President Joe Biden has not removed the designation, despite promising a return to the Obama-era policy.

The signatories say that Cuba should be removed from the SSOT “in the name of dignity, decency, and the integrity of the UN Charter.” 

They point out that a range of UN experts have also made it clear that the designation has undermined “fundamental human rights, including the right to food, right to health, right to education, economic and social rights, right to life and right to development.”

Among the signatories to the letter are former president of the Belgian Workers Party Peter Mertens, Brazilian Deputy Celia Xakriaba, French Deputy Arnaud Le Gall, Die Linke leader Martin Schirdewan, Ghanaian MP Samuel Okudzeto Ablakwa, Jamaica’s People’s National Party leader Mark Golding, Podemos leader Ione Belarra and independent MP Jeremy Corbyn.
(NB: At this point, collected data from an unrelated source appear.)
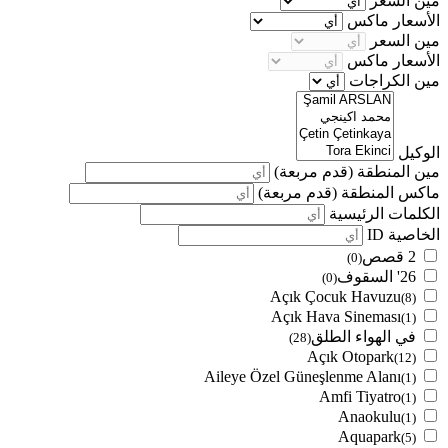
مين السعر
الأسعار ماكس
مين السعر
الأسعار ماكس
مين الكراجات
الوكيل
مين المنطقة
(قدم مربعة)
ماكس المنطقة
(قدم مربعة)
الكلمات الرئيسية
الخاصية ID
2 قصص
(0)
26' السقوف
(0)
Açık Çocuk Havuzu
(8)
Açık Hava Sineması
(1)
في الهواء الطلق
(28)
Açık Otopark
(12)
Aileye Özel Güneşlenme Alanı
(1)
Amfi Tiyatro
(1)
Anaokulu
(1)
Aquapark
(5)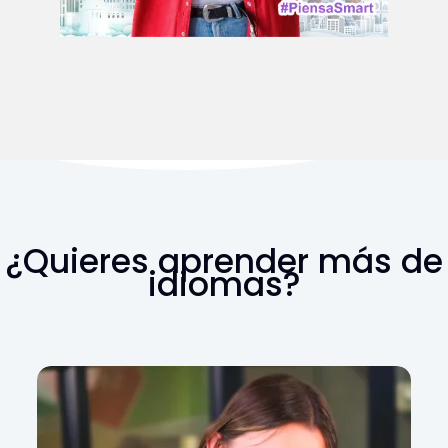
¿Quieres aprender más de
idiomas?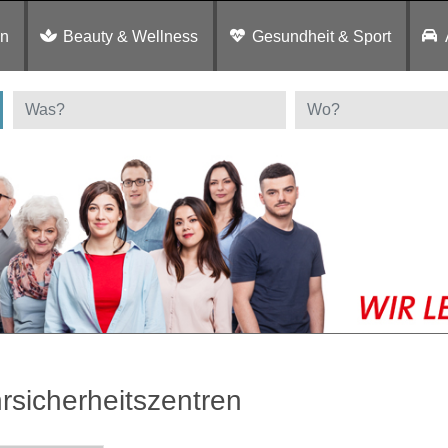
en
Beauty & Wellness
Gesundheit & Sport
rsicherheitszentren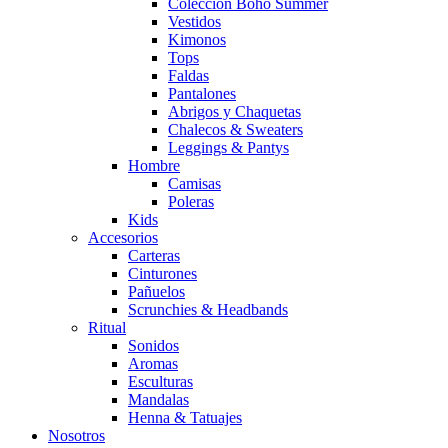
Colección Boho Summer
Vestidos
Kimonos
Tops
Faldas
Pantalones
Abrigos y Chaquetas
Chalecos & Sweaters
Leggings & Pantys
Hombre
Camisas
Poleras
Kids
Accesorios
Carteras
Cinturones
Pañuelos
Scrunchies & Headbands
Ritual
Sonidos
Aromas
Esculturas
Mandalas
Henna & Tatuajes
Nosotros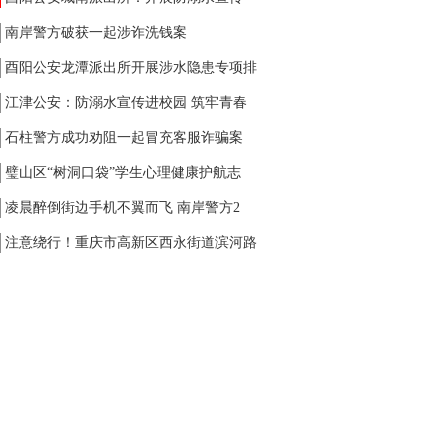
南岸警方破获一起涉诈洗钱案
酉阳公安龙潭派出所开展涉水隐患专项排
江津公安：防溺水宣传进校园 筑牢青春
石柱警方成功劝阻一起冒充客服诈骗案
璧山区“树洞口袋”学生心理健康护航志
凌晨醉倒街边手机不翼而飞 南岸警方2
注意绕行！重庆市高新区西永街道滨河路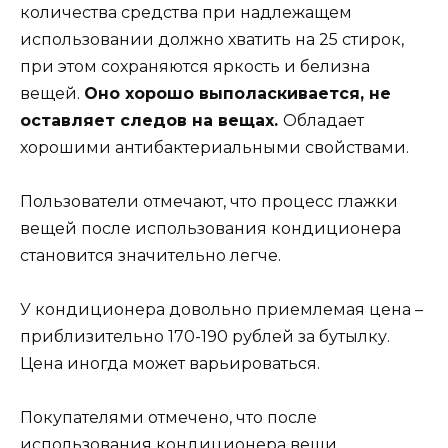
количества средства при надлежащем
использовании должно хватить на 25 стирок,
при этом сохраняются яркость и белизна
вещей.
Оно хорошо выполаскивается, не
оставляет следов на вещах.
Обладает
хорошими антибактериальными свойствами.
Пользователи отмечают, что процесс глажки
вещей после использования кондиционера
становится значительно легче.
У кондиционера довольно приемлемая цена –
приблизительно 170-190 рублей за бутылку.
Цена иногда может варьироваться.
Покупателями отмечено, что после
использования кондиционера вещи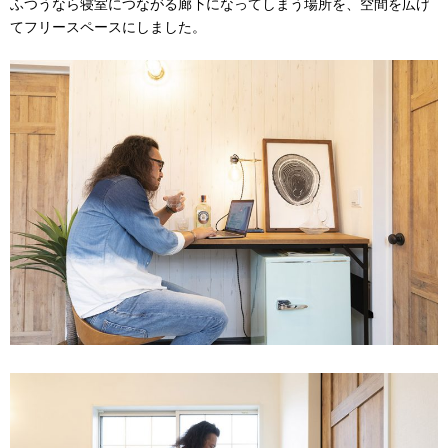
ふつうなら寝室につながる廊下になってしまう場所を、空間を広げ
てフリースペースにしました。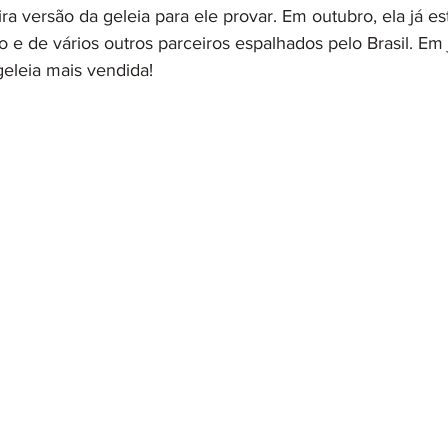
a versão da geleia para ele provar. Em outubro, ela já es
o e de vários outros parceiros espalhados pelo Brasil. Em 
geleia mais vendida! 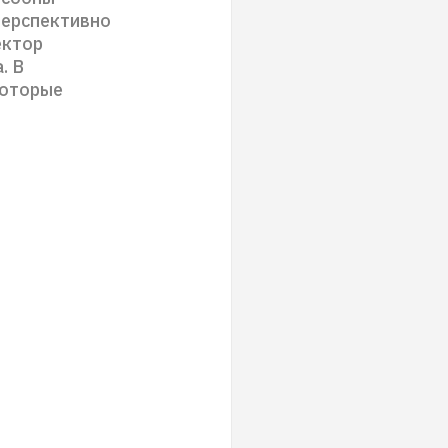
перспективно
ектор
. В
которые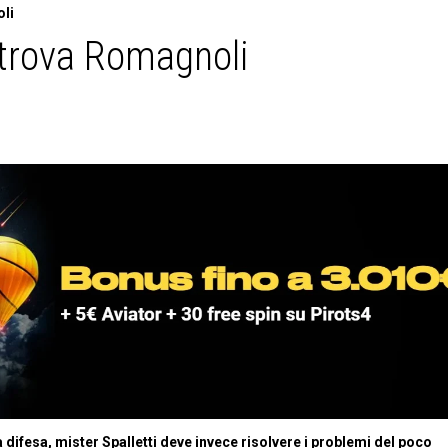
oli
ritrova Romagnoli
 difesa, mister Spalletti deve invece risolvere i problemi del poco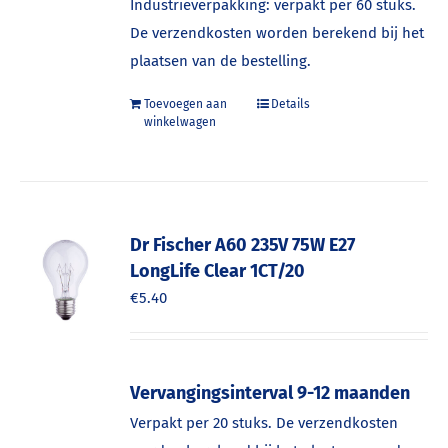
Industrieverpakking: verpakt per 60 stuks.
De verzendkosten worden berekend bij het
plaatsen van de bestelling.
Toevoegen aan
Details
winkelwagen
Dr Fischer A60 235V 75W E27
LongLife Clear 1CT/20
€
5.40
Vervangingsinterval 9-12 maanden
Verpakt per 20 stuks. De verzendkosten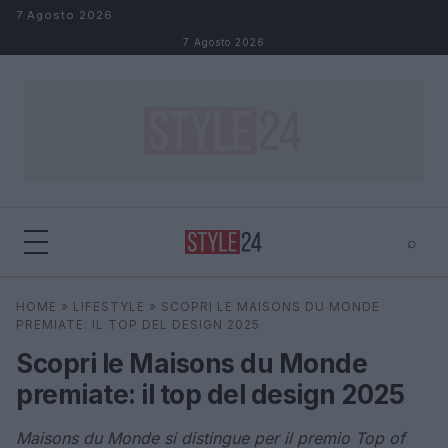
Salta al contenuto
7 Agosto 2026
7 Agosto 2026
⌕
×
⌕
HOME
»
LIFESTYLE
»
SCOPRI LE MAISONS DU MONDE
Cerca
PREMIATE: IL TOP DEL DESIGN 2025
Scopri le Maisons du Monde
premiate: il top del design 2025
Maisons du Monde si distingue per il premio Top of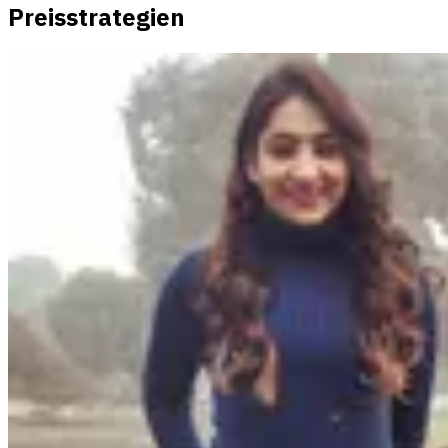
Preisstrategien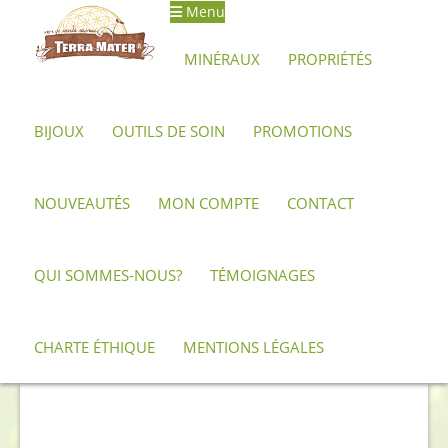
Menu
Aller
Aller
à
au
MINÉRAUX
PROPRIÉTÉS
la
contenu
navigation
BIJOUX
OUTILS DE SOIN
PROMOTIONS
Accueil
Minéraux, pierres et cristaux
Cornaline
Galet de
Cornaline
NOUVEAUTÉS
MON COMPTE
CONTACT
QUI SOMMES-NOUS?
TÉMOIGNAGES
CHARTE ÉTHIQUE
MENTIONS LÉGALES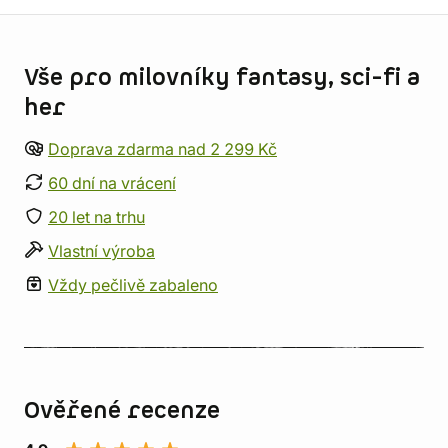
Informace o obchodu
Vše pro milovníky fantasy, sci-fi a
her
Doprava zdarma nad 2 299 Kč
60 dní na vrácení
20 let na trhu
Vlastní výroba
Vždy pečlivě zabaleno
Ověřené recenze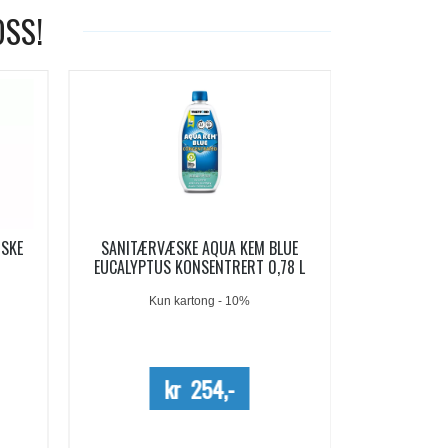
OSS!
-19%
KEM BLUE
AQUA KEM BLUE SACHETS
AQUA
RT 0,78 L
SANITÆRVÆSKE 15 DOSER
0%
kr 209,-
kr 257,-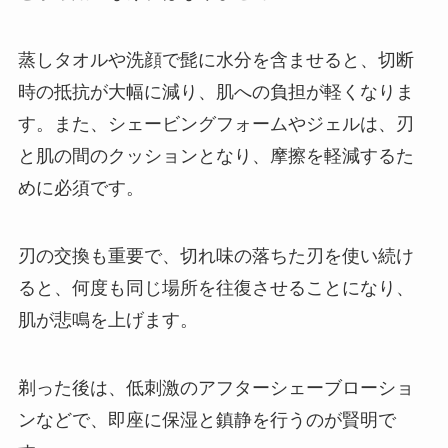
蒸しタオルや洗顔で髭に水分を含ませると、切断
時の抵抗が大幅に減り、肌への負担が軽くなりま
す。また、シェービングフォームやジェルは、刃
と肌の間のクッションとなり、摩擦を軽減するた
めに必須です。
刃の交換も重要で、切れ味の落ちた刃を使い続け
ると、何度も同じ場所を往復させることになり、
肌が悲鳴を上げます。
剃った後は、低刺激のアフターシェーブローショ
ンなどで、即座に保湿と鎮静を行うのが賢明で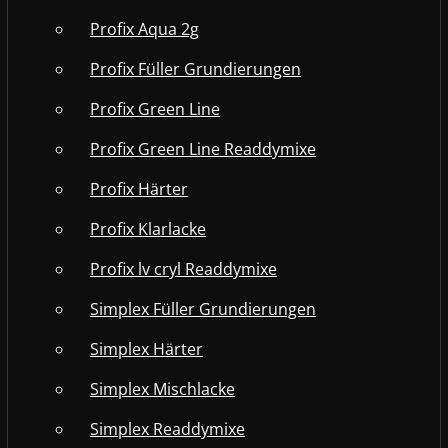
Profix Aqua 2g
Profix Füller Grundierungen
Profix Green Line
Profix Green Line Readdymixe
Profix Härter
Profix Klarlacke
Profix lv cryl Readdymixe
Simplex Füller Grundierungen
Simplex Härter
Simplex Mischlacke
Simplex Readdymixe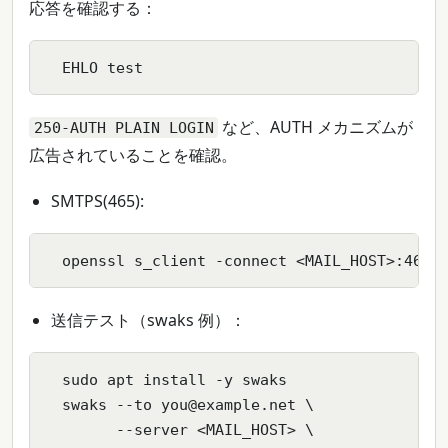
応答を確認する：
  EHLO test
など、AUTH メカニズムが
250-AUTH PLAIN LOGIN
広告されていることを確認。
SMTPS(465):
  openssl s_client -connect <MAIL_HOST>:465 
送信テスト（swaks 例）：
  sudo apt install -y swaks

  swaks --to you@example.net \

        --server <MAIL_HOST> \
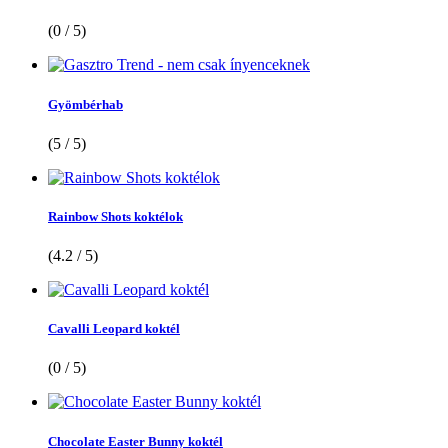
(0 / 5)
Gyömbérhab
(5 / 5)
Rainbow Shots koktélok
(4.2 / 5)
Cavalli Leopard koktél
(0 / 5)
Chocolate Easter Bunny koktél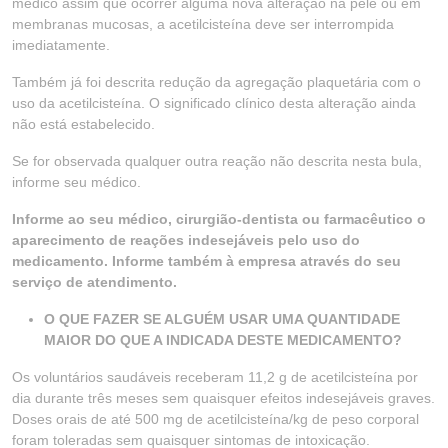
médico assim que ocorrer alguma nova alteração na pele ou em
membranas mucosas, a acetilcisteína deve ser interrompida
imediatamente.
Também já foi descrita redução da agregação plaquetária com o
uso da acetilcisteína. O significado clínico desta alteração ainda
não está estabelecido.
Se for observada qualquer outra reação não descrita nesta bula,
informe seu médico.
Informe ao seu médico, cirurgião-dentista ou farmacêutico o
aparecimento de reações indesejáveis pelo uso do
medicamento. Informe também à empresa através do seu
serviço de atendimento.
O QUE FAZER SE ALGUÉM USAR UMA QUANTIDADE
MAIOR DO QUE A INDICADA DESTE MEDICAMENTO?
Os voluntários saudáveis receberam 11,2 g de acetilcisteína por
dia durante três meses sem quaisquer efeitos indesejáveis graves.
Doses orais de até 500 mg de acetilcisteína/kg de peso corporal
foram toleradas sem quaisquer sintomas de intoxicação.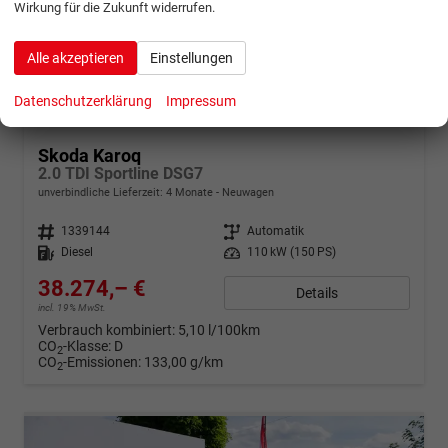
Wirkung für die Zukunft widerrufen.
Alle akzeptieren
Einstellungen
Datenschutzerklärung
Impressum
ab 758,– € mtl.
Skoda Karoq
2.0 TDI Sportline DSG7
unverbindliche Lieferzeit:
4 Monate
Neuwagen
Fahrzeugnr.
1339144
Getriebe
Automatik
Kraftstoff
Diesel
Leistung
110 kW (150 PS)
38.274,– €
Details
incl. 19% MwSt.
Verbrauch kombiniert:
5,10 l/100km
CO
-Klasse:
D
2
CO
-Emissionen:
133,00 g/km
2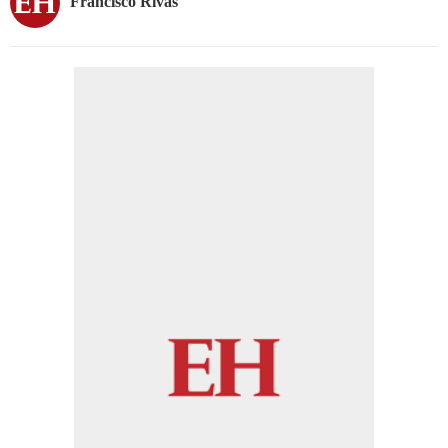
Francisco Rivas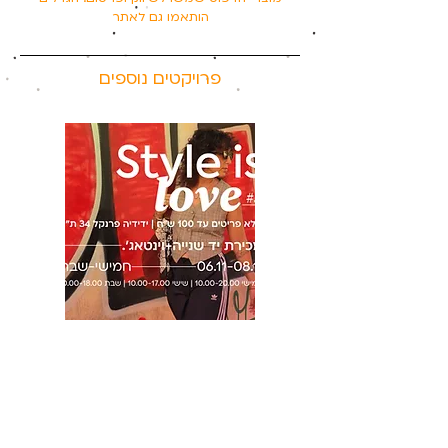
הותאמו גם לאתר
פרויקטים נוספים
The signatories argue that the designation “is cruel because it is designed to maximise the suffering of the people of Cuba, strangling its economy, displacing its families and even restricting the flow of humanitarian aid.”

In May 2024, the US State Department finally removed Cuba from the list of states “not fully co-operating” with the United States on counterterrorism efforts. But, the letter argues, “this is not enough” as “Cuba continues to suffer as a result of its cynical, cruel and illegal exclusion from the international economy.”